I. Question
She would hear him. She heard everything, when she was listening, and she always listened to him. Always when it mattered, and it mattered now. It mattered a lot if she was listening, because he was handcuffed and locked in a closet. Being taken from his front yard and shoved into a van had been bad, but now he was scared because these people knew exactly what he was. They had lined the walls, floor, and ceiling with copper mesh, making a Faraday cage so he couldn't see. He was now sitting in the middle of the floor, as far from the walls as possible. Picking at the seams had been futile and he couldn't stand touching the mesh. It felt wrong. The metallic tang in the air tasted wrong and the handcuffs hurt and there was nothing he could do, except wait for Rachel to hear him.
"Rachel," he whispered, "Rachel, I'm here."
So, he waited. The scuffling outside the door was a moment of hope, but then he could make out the words.
"You didn't gag him? That girl could hear him!"
Lock turning, then light and color and the lightswere back. Bill's cell phone signal, not too far away. One chance. Jump forward at the men, turn 80 degrees south by the GPS satellites—
"RACHEL!"
Then he was lost in the dark.
II. Answer
Bill asked her to stay in the car. Rachel refused and for once he didn't patronize her or argue at all; he simply handed her a radio—Gary's radio, the one he was so proud of holding on their missions—and told her to wait for his signal. Hicks gave her a sympathetic look she didn't quite understand, and then they were gone.
Bill and Hicks took care of the men on guard, storming in like she hadn't seen before and, frankly, she was glad. Bill's incandescent fury and Cameron's cold focus reassured her, so for the first time in her life the sounds of gunfire didn't frighten her. She knew Bill and Hicks would take care of it. Instead of trying to follow the fight, she focused on Gary's heartbeat. It was so slow and steady compared to her own. Why? He should be afraid but it sounded more like he was asleep, drugged, or unconscious. The static of the radio startled her briefly, but then she was striding inside, following every beat to a locked door at the back of the house.
Once she rebalanced her senses, she was relieved to see that the hole they had stuffed him in was clean, though the metal on the walls was unnerving. Gary was just coming around again, shifting with a soft moan, as she eased the gag off him. Bruises blossomed on his face and she couldn't help running a hand through his hair and lightly touching his cheek to confirm he was there. Then she pulled back. He was sensitive about touching sometimes.
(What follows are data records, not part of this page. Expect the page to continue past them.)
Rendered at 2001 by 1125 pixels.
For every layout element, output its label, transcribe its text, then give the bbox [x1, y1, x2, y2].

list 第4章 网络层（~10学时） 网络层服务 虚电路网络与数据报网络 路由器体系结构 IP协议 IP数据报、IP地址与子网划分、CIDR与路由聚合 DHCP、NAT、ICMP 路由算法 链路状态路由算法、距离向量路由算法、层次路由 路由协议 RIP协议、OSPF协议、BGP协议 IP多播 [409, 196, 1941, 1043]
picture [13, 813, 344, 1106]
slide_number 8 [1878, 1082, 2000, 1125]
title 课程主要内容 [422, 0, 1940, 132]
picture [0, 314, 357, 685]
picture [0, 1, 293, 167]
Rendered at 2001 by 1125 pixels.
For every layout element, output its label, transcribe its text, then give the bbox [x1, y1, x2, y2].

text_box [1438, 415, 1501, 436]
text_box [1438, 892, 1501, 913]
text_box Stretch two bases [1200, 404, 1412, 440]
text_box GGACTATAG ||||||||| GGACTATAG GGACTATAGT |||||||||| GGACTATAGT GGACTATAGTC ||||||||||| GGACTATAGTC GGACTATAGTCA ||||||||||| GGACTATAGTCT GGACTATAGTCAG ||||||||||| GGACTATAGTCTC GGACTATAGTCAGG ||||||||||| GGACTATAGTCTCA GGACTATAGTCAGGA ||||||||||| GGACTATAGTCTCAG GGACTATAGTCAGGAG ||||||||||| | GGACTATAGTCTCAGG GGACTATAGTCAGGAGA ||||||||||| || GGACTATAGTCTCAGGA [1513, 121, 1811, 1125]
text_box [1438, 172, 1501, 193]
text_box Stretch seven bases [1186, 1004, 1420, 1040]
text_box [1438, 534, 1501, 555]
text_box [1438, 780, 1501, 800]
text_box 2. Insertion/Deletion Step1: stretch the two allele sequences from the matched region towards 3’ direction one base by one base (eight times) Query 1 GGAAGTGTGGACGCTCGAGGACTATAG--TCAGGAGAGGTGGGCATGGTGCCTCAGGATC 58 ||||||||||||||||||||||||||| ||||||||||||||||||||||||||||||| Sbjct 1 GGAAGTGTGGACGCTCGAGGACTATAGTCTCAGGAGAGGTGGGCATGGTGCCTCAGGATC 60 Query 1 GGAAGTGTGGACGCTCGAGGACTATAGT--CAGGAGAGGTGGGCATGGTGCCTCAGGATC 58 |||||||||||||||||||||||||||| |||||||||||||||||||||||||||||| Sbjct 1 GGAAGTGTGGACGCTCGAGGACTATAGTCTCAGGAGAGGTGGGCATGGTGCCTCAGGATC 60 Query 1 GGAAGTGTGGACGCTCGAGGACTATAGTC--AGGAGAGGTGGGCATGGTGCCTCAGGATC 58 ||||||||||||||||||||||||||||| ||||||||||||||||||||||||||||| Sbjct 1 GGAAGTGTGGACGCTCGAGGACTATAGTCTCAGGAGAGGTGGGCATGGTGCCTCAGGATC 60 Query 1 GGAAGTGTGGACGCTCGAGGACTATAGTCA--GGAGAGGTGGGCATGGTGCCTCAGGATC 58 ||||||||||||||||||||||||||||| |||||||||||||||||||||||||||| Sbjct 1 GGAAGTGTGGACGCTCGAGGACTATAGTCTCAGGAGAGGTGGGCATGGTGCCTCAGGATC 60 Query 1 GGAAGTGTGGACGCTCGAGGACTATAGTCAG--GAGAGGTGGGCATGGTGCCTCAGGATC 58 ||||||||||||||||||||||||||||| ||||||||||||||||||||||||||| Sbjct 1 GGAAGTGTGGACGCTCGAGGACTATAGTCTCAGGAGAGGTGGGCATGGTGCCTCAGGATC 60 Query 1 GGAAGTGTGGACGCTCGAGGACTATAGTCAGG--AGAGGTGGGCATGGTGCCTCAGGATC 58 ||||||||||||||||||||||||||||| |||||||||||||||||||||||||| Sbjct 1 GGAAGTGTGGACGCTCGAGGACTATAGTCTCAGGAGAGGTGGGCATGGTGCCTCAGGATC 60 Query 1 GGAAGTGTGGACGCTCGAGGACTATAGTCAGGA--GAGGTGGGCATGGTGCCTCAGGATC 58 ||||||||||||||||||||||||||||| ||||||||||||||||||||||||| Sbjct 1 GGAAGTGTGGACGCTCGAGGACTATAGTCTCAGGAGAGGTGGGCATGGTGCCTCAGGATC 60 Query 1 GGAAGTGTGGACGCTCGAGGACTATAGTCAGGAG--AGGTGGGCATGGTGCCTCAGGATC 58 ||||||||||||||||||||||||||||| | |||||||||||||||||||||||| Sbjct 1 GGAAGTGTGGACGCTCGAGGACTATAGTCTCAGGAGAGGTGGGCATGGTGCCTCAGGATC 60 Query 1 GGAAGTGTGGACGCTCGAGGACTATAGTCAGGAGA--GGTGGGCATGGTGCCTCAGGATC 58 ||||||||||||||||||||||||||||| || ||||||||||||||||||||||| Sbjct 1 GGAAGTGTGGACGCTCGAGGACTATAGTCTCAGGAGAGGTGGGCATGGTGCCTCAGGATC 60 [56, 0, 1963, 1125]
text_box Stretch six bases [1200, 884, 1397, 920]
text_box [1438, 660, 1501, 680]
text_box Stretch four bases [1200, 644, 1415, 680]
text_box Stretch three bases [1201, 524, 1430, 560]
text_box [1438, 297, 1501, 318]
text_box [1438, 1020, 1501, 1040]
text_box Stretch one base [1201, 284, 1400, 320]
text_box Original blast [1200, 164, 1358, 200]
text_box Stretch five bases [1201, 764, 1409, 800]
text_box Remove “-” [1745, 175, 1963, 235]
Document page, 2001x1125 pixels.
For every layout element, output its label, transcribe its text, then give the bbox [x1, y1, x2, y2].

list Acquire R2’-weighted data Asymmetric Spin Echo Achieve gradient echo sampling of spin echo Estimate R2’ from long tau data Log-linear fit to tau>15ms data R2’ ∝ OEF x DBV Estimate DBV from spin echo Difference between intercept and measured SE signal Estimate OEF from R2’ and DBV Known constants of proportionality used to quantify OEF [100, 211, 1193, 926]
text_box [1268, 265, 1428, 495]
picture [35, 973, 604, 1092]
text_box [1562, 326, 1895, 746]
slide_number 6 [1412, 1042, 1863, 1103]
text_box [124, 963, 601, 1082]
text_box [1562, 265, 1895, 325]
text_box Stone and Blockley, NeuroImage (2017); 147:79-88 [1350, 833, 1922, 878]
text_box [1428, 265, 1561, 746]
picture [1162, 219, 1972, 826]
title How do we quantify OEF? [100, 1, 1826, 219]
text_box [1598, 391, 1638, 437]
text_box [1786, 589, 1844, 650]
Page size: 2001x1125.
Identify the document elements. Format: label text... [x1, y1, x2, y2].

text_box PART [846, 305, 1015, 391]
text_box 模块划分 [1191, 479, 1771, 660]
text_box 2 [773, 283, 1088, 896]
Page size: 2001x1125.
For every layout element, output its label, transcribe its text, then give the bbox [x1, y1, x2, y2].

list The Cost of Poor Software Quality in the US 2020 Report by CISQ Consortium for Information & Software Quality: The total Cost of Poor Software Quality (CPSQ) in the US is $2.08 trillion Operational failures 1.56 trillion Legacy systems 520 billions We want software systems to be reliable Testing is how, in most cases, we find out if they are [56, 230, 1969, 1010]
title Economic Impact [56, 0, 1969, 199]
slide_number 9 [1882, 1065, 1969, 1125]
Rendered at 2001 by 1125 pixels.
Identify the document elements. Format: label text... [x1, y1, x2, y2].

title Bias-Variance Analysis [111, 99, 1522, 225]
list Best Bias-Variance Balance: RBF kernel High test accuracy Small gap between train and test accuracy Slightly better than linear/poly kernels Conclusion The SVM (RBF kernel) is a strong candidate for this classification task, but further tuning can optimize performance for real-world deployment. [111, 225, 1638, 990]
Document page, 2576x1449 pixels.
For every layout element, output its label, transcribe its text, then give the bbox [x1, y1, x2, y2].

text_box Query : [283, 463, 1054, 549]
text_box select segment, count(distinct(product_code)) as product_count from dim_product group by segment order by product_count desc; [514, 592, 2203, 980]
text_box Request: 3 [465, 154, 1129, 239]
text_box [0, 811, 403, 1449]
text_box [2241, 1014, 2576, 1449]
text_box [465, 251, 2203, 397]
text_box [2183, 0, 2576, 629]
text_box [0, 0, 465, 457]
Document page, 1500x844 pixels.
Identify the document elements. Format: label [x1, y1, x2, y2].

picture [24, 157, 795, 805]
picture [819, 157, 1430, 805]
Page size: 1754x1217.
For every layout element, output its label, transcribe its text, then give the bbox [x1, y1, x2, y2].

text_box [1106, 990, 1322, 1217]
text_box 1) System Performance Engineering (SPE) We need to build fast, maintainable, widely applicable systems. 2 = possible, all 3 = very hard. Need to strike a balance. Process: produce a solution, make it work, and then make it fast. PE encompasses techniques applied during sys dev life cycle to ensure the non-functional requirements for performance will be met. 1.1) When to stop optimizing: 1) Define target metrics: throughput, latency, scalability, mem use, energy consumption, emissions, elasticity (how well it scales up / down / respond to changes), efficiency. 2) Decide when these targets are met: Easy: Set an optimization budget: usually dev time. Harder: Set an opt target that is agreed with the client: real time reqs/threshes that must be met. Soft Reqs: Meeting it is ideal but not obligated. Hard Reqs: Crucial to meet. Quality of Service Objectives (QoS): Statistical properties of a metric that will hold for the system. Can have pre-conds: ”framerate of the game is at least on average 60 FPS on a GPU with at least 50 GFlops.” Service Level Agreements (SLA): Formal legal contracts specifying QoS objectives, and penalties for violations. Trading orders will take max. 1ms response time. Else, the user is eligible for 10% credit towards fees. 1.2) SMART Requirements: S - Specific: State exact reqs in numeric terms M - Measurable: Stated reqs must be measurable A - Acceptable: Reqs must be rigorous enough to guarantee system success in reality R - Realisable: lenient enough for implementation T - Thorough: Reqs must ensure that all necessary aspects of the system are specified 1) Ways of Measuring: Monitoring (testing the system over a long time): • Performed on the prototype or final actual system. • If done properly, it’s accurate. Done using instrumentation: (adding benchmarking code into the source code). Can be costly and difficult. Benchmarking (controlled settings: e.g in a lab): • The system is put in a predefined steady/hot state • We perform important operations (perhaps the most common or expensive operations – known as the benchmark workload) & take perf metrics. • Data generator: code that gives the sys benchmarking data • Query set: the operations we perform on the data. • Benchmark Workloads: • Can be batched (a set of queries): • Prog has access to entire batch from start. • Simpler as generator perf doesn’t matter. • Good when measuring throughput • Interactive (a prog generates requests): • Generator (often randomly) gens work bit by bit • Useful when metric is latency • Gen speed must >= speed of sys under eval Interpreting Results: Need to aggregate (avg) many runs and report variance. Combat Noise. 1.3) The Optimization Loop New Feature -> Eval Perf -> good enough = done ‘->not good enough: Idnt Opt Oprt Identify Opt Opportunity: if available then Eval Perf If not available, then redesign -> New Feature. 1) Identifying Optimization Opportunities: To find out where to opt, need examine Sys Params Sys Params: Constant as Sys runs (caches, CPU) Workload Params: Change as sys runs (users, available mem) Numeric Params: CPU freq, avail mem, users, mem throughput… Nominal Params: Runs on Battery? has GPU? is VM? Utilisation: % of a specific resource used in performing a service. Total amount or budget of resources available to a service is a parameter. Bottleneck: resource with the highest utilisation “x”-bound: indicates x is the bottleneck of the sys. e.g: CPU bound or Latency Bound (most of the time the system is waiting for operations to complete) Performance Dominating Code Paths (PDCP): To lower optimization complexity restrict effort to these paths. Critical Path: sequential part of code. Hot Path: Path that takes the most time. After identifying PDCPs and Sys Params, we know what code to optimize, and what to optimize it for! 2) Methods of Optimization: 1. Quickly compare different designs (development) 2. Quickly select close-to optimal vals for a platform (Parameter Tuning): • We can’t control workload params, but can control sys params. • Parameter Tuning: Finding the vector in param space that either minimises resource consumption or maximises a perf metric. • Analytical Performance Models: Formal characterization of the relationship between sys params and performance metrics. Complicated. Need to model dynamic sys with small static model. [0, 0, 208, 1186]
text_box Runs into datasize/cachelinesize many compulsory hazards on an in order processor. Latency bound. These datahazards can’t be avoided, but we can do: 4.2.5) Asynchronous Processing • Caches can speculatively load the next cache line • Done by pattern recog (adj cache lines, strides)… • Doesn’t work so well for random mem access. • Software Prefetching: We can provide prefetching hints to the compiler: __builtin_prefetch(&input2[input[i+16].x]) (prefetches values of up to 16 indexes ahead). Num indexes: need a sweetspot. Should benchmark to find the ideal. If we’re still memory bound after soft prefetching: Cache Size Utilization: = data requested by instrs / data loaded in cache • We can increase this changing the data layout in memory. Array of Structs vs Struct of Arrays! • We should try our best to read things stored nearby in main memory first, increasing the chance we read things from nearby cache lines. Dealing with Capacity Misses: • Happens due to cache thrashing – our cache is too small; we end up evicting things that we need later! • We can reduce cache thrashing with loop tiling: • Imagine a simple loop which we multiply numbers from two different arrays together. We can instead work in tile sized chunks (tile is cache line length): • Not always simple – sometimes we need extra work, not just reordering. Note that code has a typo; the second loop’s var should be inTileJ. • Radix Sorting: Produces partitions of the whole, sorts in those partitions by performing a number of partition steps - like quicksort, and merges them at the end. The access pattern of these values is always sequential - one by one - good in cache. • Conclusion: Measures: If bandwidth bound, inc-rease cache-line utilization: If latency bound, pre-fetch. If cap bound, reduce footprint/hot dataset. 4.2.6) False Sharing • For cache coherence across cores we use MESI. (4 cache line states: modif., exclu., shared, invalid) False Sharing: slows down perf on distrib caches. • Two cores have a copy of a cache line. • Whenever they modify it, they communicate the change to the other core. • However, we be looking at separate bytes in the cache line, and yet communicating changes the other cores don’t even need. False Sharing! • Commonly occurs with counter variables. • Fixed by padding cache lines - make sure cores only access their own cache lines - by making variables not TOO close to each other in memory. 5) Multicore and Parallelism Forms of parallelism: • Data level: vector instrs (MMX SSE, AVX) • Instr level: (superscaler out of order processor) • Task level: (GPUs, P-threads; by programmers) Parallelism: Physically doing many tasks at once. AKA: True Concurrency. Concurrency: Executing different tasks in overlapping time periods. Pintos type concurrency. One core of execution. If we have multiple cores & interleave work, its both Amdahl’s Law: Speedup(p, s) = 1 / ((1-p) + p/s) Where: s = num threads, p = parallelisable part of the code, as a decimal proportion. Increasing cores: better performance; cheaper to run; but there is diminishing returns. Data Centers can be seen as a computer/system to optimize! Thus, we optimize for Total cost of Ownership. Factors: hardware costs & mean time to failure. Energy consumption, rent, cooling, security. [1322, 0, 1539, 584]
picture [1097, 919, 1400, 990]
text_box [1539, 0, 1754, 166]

She glanced back at a tense and quiet Hicks, who was watching from the corner while Bill checked the rest of the house. Hicks pulled out his cell to call Dr. Rosen.
Seeing the bruises on his face, she now fully understood what she'd heard in the car. The memory of those sounds made her nauseous all over again. Gary's shout—so loudcompared to his desperate whispers—then the smack of a fist and the click of his jaw snapping shut. The dull thud that had come next had stolen her breath until she realized he was still breathing and his heart was still beating.
Now she could see Gary as well as hear him, see that he was alive and mostly okay, but it wasn't enough. Her hands itched with the desire to touch him again. She took one last liberty, stroking his hand briefly as he blinked his eyes.
"Gary, are you okay? What hurts?"
"Soft," he murmured. "Soft doesn't hurt." The hand cuffs clinked as he pushed himself up. "My mouth and my head hurt. One of them hit me, the big one. Don't let him get away."
"Okay," she said, looking sideways at the bodies down the hall. Bill was putting zip ties on the wrists of some, and some he wasn't. "Um…The paramedics are on the way, a-and so is Dr. Rosen." The relief and anxiety were finally rebounding on her, her own adrenaline crash. Her head felt light and her stammer was back. In the next few seconds she would probably burst into tears. "Do you need water, or something? I'll—I'll go get some." She turned to go, but he reached out and caught her hand. He was shaking.
"No. Stay." The trembling in his hand reminded her that she needed to be strong now. Somehow, the warmth of his hand reminded her that she could.
"Okay," she said. "I can stay. I'll stay." She coaxed him forward out into the room and away from the horrid box. She pulled him to sit on the floor with her. He still held her hands tightly. "I'll stay."